*** Opening Material for the task ***
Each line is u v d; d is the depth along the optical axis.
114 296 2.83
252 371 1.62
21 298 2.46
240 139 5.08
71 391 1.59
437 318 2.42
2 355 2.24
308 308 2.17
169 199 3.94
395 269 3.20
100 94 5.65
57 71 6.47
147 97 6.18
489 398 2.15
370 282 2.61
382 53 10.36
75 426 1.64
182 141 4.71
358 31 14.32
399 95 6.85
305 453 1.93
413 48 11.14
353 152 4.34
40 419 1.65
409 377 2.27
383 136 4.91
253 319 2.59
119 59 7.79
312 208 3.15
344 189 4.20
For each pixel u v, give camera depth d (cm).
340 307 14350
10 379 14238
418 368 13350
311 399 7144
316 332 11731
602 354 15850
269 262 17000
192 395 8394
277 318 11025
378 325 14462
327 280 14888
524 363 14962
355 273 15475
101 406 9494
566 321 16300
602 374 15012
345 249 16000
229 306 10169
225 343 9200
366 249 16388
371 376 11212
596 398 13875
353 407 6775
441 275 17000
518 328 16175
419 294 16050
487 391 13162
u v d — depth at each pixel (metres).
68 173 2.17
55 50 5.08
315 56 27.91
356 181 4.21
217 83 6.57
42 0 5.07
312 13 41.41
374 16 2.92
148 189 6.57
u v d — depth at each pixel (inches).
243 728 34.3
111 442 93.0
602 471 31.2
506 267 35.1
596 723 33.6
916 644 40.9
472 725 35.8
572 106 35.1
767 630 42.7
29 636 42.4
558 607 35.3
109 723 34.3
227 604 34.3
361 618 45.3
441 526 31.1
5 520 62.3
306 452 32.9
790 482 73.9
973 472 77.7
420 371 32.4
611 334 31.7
*** Closing Material for the task ***
- _What this task involves_
Which lines of the data above contain the string "pixel"? Copy each of them.

- _Exercise result_
For each pixel u v, give camera depth d (cm).
u v d — depth at each pixel (metres).
u v d — depth at each pixel (inches).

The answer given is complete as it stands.